§ **WHAT THE TASK ASKS**
Identify each line in the entries below that contains the string "order", and copy those lines. Matching is case-sensitive.

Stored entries
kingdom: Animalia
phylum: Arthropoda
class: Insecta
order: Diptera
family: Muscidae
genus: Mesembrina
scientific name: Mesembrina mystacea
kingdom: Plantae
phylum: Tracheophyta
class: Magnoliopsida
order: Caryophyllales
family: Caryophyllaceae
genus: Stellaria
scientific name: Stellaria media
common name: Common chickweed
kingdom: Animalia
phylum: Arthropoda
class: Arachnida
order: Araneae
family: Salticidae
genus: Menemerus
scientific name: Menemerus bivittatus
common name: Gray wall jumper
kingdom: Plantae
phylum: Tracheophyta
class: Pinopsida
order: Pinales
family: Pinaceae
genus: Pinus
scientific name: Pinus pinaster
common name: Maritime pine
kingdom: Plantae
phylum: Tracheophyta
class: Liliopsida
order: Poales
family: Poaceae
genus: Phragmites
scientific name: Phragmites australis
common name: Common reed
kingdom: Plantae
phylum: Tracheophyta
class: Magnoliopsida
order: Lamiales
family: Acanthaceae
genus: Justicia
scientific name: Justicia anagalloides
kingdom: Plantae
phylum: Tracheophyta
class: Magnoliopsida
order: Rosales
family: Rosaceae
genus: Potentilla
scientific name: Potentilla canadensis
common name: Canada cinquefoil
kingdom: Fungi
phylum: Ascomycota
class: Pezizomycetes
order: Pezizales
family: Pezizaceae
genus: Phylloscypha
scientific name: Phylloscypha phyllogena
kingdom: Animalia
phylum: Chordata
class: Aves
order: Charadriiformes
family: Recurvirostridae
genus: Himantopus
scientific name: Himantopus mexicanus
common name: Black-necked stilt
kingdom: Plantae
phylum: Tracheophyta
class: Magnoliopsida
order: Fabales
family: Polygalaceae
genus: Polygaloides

§ **RESULT OF THIS TASK**
order: Diptera
order: Caryophyllales
order: Araneae
order: Pinales
order: Poales
order: Lamiales
order: Rosales
order: Pezizales
order: Charadriiformes
order: Fabales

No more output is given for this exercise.